Li trovo straordinariamente sensibili, hanno strumenti che noi non avevamo e spesso sono dotati di una spiccata intelligenza, ma li trovo anche, in alcuni casi, fragili. Hanno vissuto la fase non semplice della Pandemia, e non sempre sono compresi dagli adulti, come storicamente questo è sempre accaduto. Ciò che più a loro serve è la possibilità di confrontarsi con adulti in grado di fornire loro validi esempi concreti, non legati al piano del linguaggio ma a quello dei fatti. Sono molto più aperti al mondo rispetto a quanto potevamo esserlo noi. Non hanno pregiudizi e hanno meno esitazioni degli adulti perché sono cresciuti a contatto con la multiculturalità. Ho un’ottima opinione dei giovani di oggi che però, a mio avviso. dovrebbero essere meglio accompagnati dagli adulti.
Quali priorità ha stabilito per il futuro?

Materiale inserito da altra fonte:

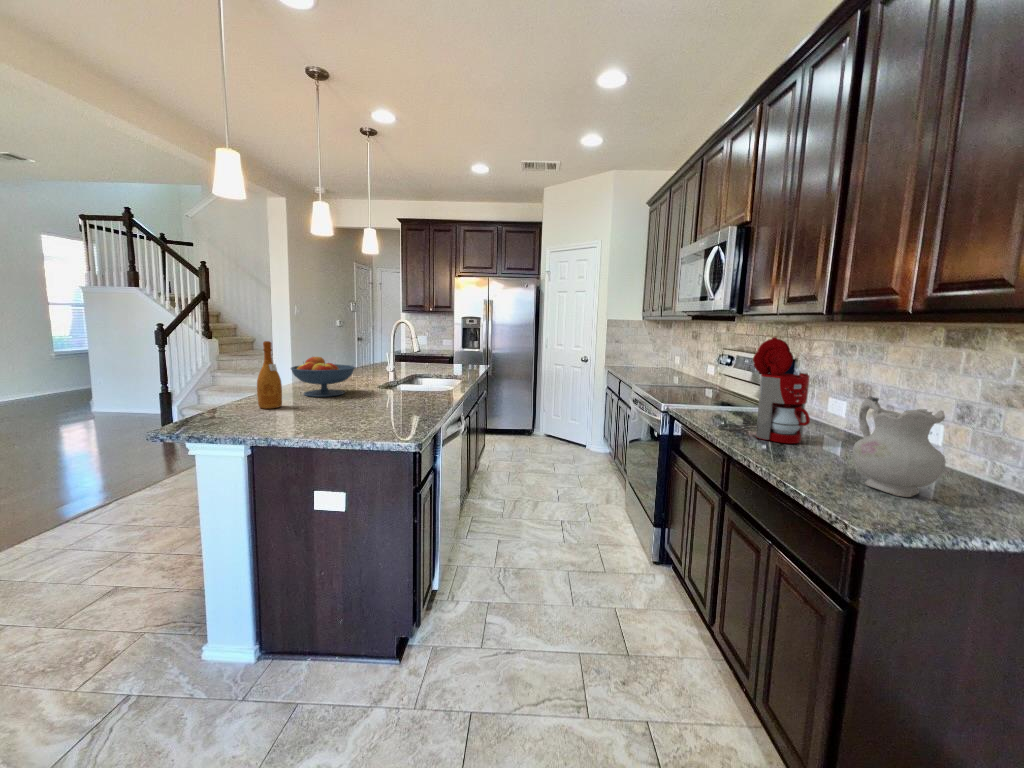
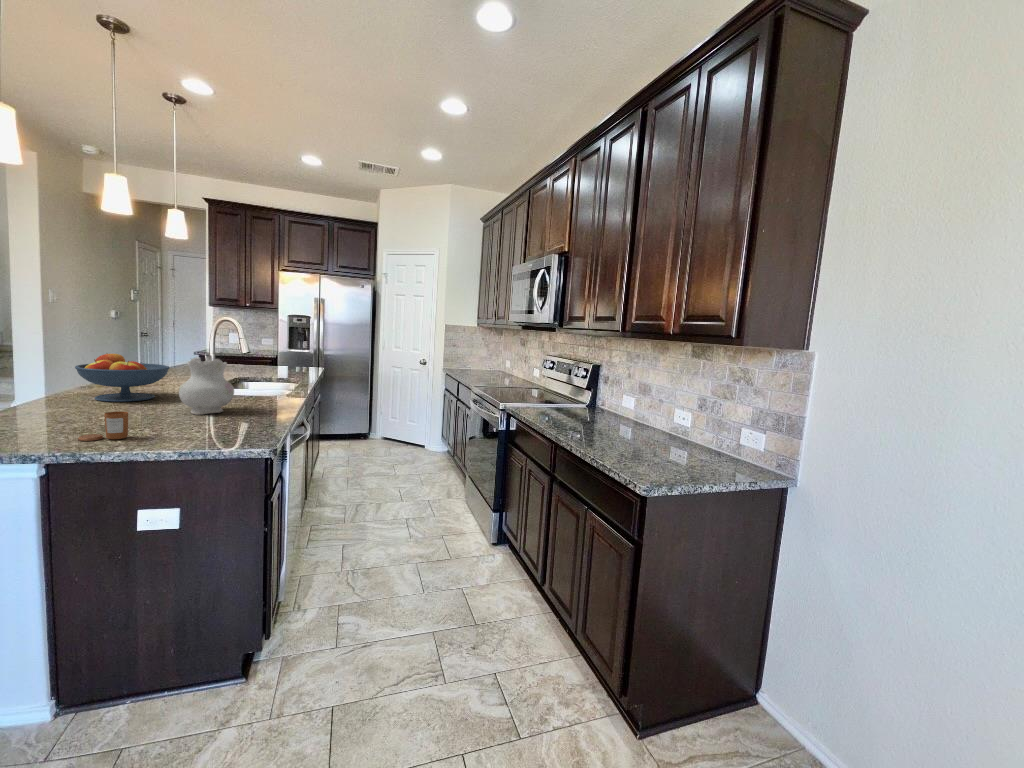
coffee maker: present [719,337,810,443] -> none [547,348,611,430]
wine bottle: present [257,341,282,409] -> none [30,333,70,417]
ceramic pitcher: present [853,396,946,497] -> present [179,353,234,415]
candle: none [277,406,311,430] -> present [78,411,128,441]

Ho deciso di tornare al mio lavoro, dopo l’esperienza da Ministro, se questa sarà una scelta definitiva o meno non saprei dirlo con certezza. Di certo però qualsiasi cosa io scelga di fare, ci sarà comunque sempre nel mio cuore quell’idea di Stato, di comunità, l’idea del lavoro, qualunque esso sia, inteso come servizio: mettere a disposizione degli altri quello che sai fare. In questo momento come priorità assoluta ho la mia comunità scolastica, poi di certo anche creare collaborazioni con le altre scuole, portare avanti eventi culturali anche all’interno delle scuole e, non ultimo, dedicarmi all’esperienza della maternità, ormai prossima, che di certo richiederà molte delle mie energie: questo sarà sicuramente un altro bel viaggio, un’avventura tutta nuova da esplorare!